Extracted text:
Morales, known within radical circles as “Punky Mauri,” was killed in 2009 when a homemade bomb—intended for Chile’s School of Prison Guards—detonated prematurely. Since then, he has been lionized by anarchist factions in Chile and internationally. Described in memorial writings as a “warrior against social control,” Morales’ legacy is upheld as a blueprint for direct action, violent resistance, and personal sacrifice. His ideological influences—ranging from Ted Kaczynski to Max Stirner and Severino Di Giovanni—signal the deeply individualist, anti-statist currents that animate his followers.
Statements released in conjunction with the May 23 attack frame it as part of “anarchic memory” that seeks not to wait for ideal conditions, but to manifest disruption regardless of consequence. These declarations also invoked the 81 prisoners who died in the 2010 San Miguel prison fire, blaming state negligence and amplifying the anti-prison sentiment that fuels such actions.
This ideological glorification of violence has not been without real-world impact. Chilean authorities report a consistent wave of anarchist bombings and sabotage efforts since Morales’ death, often targeting state buildings and transit systems. Though many attacks avoid casualties, the persistent threat has prompted heightened surveillance, increased repression of known squats like “La Idea,” and a broader crackdown on radical collectives.
Yet repression appears only to harden these groups. “Mauricio Morales Lives!” is a recurring chant, and events commemorating him increasingly serve as staging grounds for new acts of vandalism or confrontation. The groups involved see themselves not as criminals, but as engaged in a moral war against what they perceive as an oppressive social order that imprisons bodies and minds.
Mauricio’s writings, frequently republished and cited, reveal the nihilistic underpinning of this resistance. One poem rails against the prison of identity, structure, and morality, ultimately concluding that self-liberation requires a rejection of everything—family, the state, even ideology. In this worldview, fire becomes not only a tool of destruction but a ritual of purification.
This rhetoric and the violence it inspires reflect a troubling pattern of self-radicalization and martyrization within anarchist movements. The Mapocho bus attack, while small in scale, is part of a broader trend: the canonization of violent actors and the romanticization of chaos as political praxis. In this context, acts of destruction become sacred rites, and public safety becomes collateral in a war of ideas many bystanders never agreed to fight.

Recorded data:
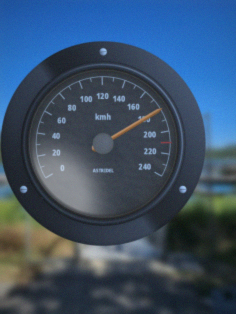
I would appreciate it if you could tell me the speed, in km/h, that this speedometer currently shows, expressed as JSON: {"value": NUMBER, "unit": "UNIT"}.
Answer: {"value": 180, "unit": "km/h"}
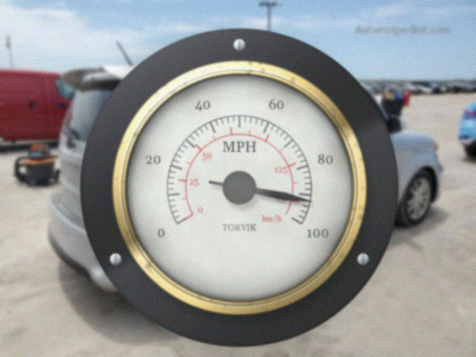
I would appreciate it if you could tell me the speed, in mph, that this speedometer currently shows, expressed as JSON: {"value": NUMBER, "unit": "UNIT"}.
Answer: {"value": 92, "unit": "mph"}
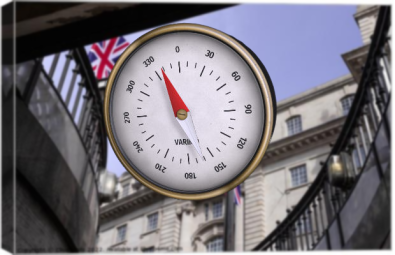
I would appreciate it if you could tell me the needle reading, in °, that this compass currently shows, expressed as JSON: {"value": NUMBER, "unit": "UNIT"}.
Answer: {"value": 340, "unit": "°"}
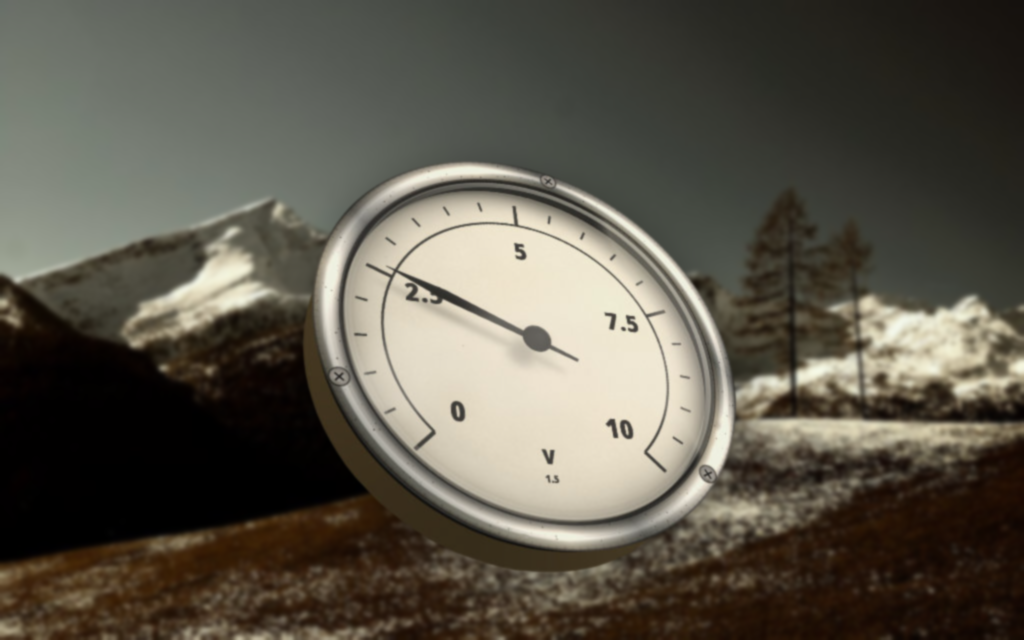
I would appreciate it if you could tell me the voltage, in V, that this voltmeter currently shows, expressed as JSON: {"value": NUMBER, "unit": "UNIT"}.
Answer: {"value": 2.5, "unit": "V"}
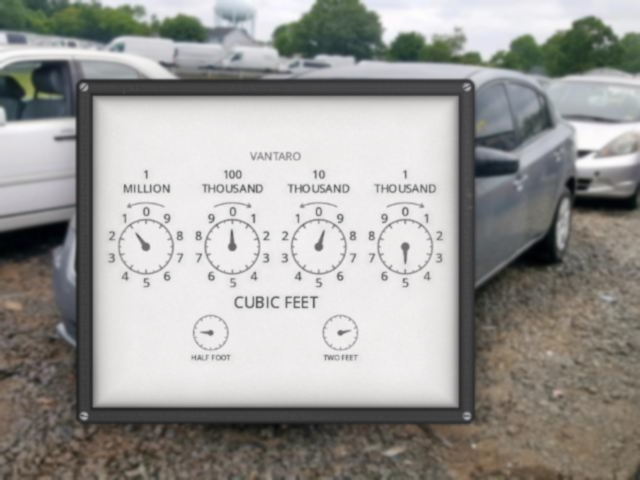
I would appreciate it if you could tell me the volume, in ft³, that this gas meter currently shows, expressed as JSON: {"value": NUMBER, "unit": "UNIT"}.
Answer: {"value": 99500, "unit": "ft³"}
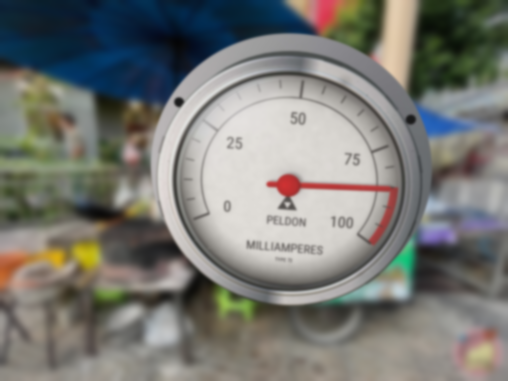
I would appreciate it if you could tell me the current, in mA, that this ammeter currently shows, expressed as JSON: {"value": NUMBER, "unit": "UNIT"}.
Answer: {"value": 85, "unit": "mA"}
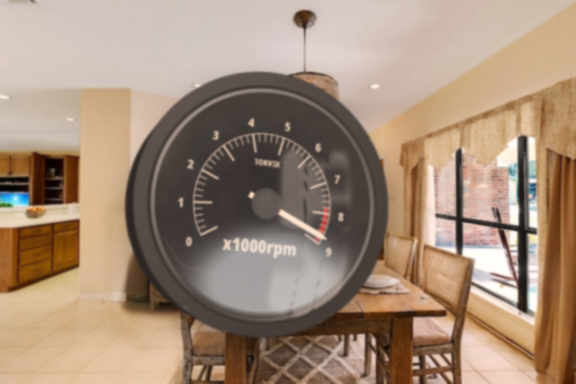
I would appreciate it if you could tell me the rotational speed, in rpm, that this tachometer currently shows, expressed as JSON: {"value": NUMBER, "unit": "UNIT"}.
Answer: {"value": 8800, "unit": "rpm"}
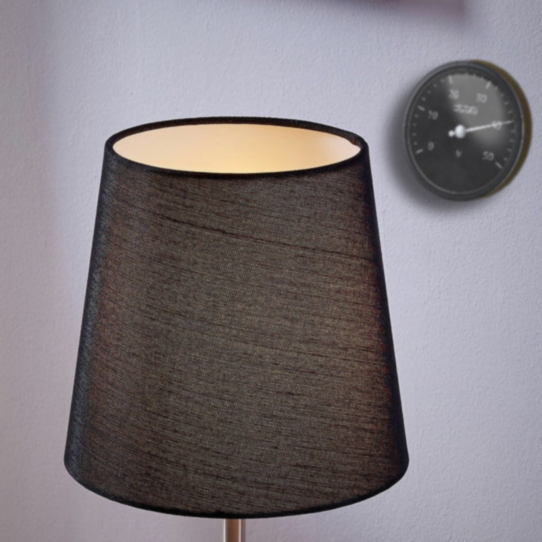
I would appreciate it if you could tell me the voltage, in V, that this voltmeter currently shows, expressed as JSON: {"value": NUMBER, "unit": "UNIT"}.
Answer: {"value": 40, "unit": "V"}
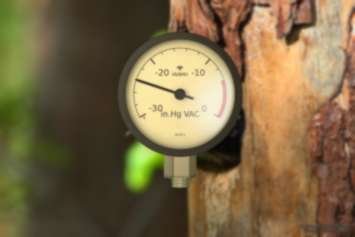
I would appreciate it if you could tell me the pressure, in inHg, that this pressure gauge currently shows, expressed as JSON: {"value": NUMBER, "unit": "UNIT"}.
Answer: {"value": -24, "unit": "inHg"}
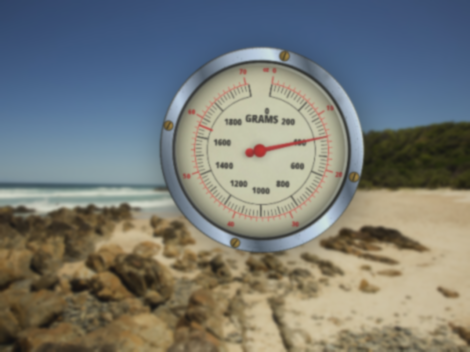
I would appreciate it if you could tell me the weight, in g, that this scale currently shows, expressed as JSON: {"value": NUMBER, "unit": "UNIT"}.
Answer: {"value": 400, "unit": "g"}
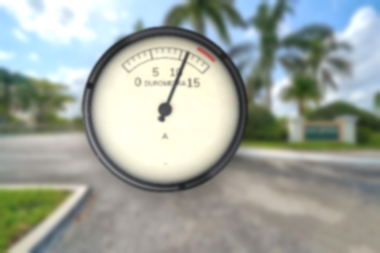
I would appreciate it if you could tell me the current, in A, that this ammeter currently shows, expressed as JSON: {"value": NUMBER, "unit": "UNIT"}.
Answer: {"value": 11, "unit": "A"}
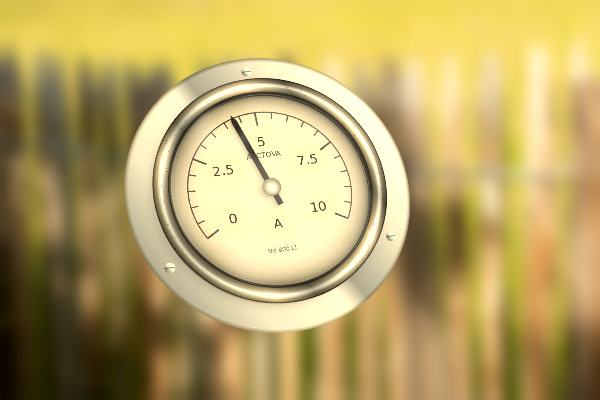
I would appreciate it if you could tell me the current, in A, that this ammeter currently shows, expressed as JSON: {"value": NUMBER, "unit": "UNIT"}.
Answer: {"value": 4.25, "unit": "A"}
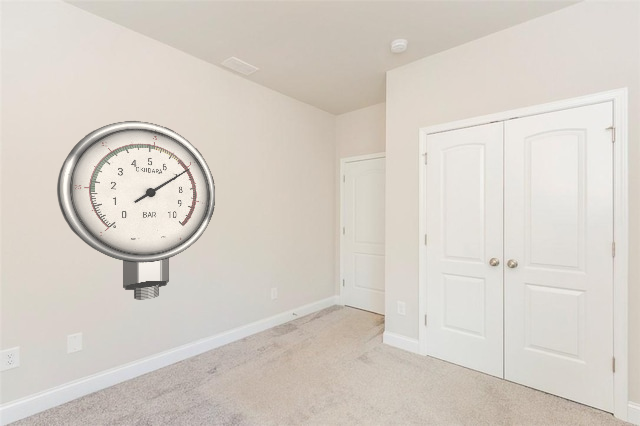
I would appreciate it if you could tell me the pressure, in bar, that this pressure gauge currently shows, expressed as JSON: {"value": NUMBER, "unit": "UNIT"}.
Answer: {"value": 7, "unit": "bar"}
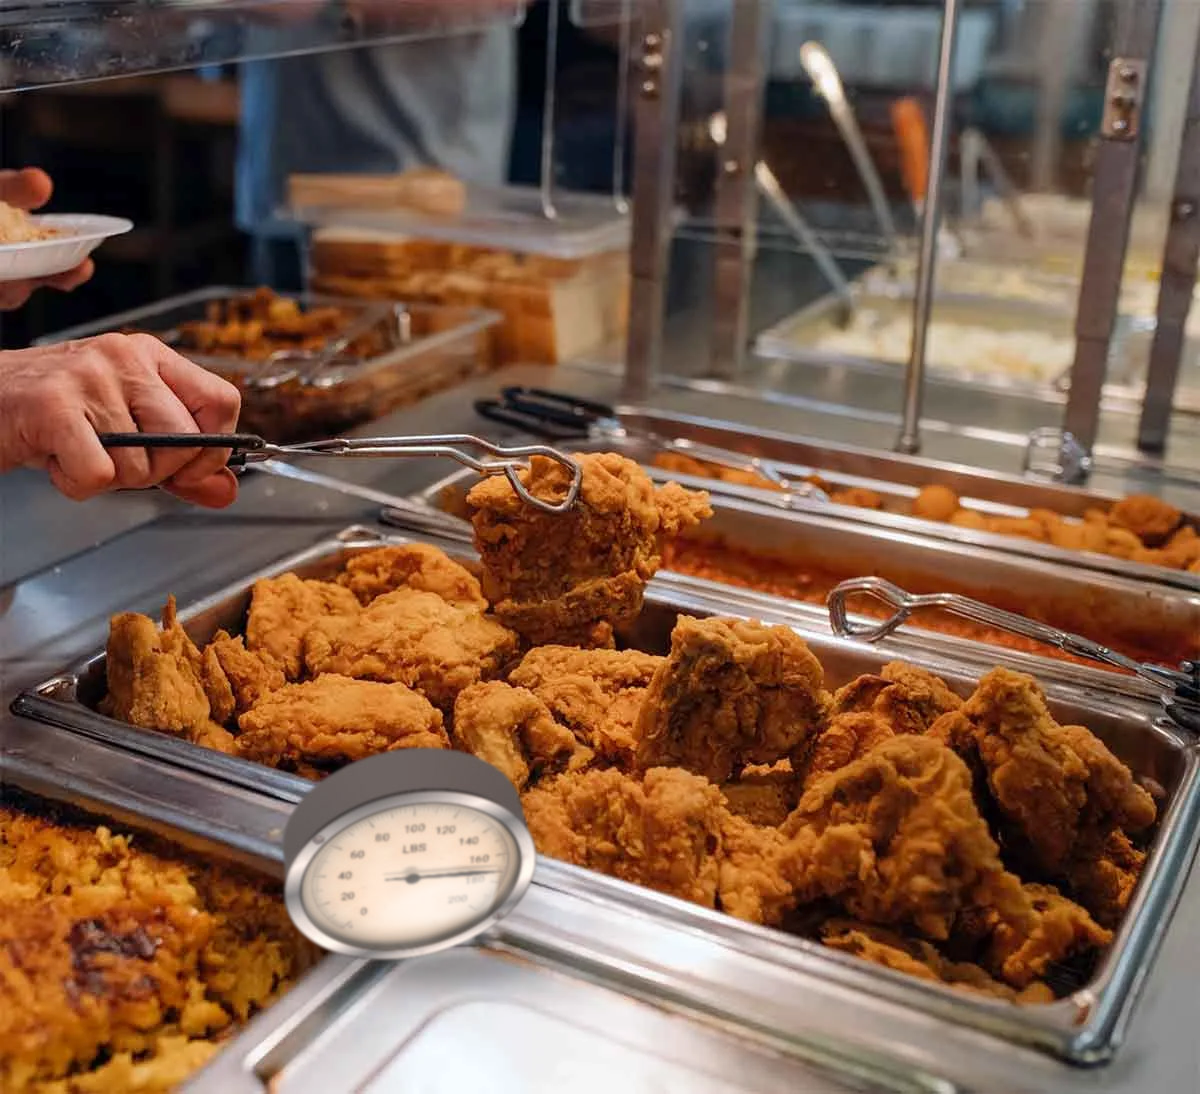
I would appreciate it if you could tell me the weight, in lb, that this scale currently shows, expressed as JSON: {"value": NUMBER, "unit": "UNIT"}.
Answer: {"value": 170, "unit": "lb"}
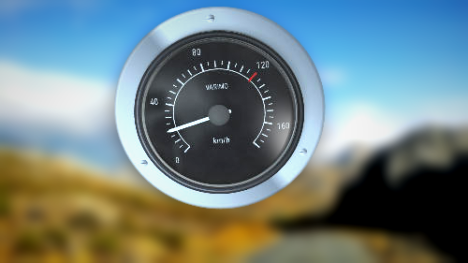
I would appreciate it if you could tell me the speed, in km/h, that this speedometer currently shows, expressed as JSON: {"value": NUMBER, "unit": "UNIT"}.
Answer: {"value": 20, "unit": "km/h"}
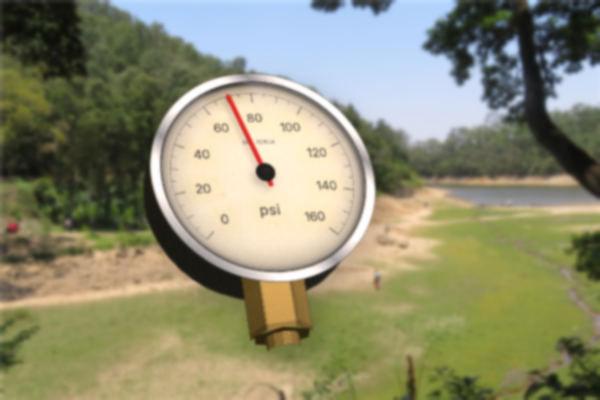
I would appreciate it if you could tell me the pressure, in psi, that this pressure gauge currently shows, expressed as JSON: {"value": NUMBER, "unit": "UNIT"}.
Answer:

Problem to work on: Summarize the text about Mauricio Morales in three sentences.

Task output: Mauricio Morales, known as "Punky Mauri," was killed in 2009 when a homemade bomb meant for Chile's School of Prison Guards detonated prematurely, and anarchist factions have since lionized him as a blueprint for direct action, violent resistance and personal sacrifice. Chilean authorities report a consistent wave of anarchist bombings and sabotage since his death, yet heightened surveillance and crackdowns appear only to harden these groups, whose events commemorating him increasingly serve as staging grounds for new vandalism or confrontation. His frequently republished writings reveal a nihilistic underpinning, and the text presents this rhetoric and the violence it inspires, including the Mapocho bus attack, as a troubling pattern of self-radicalization and martyrization in which destruction becomes a sacred rite and public safety becomes collateral.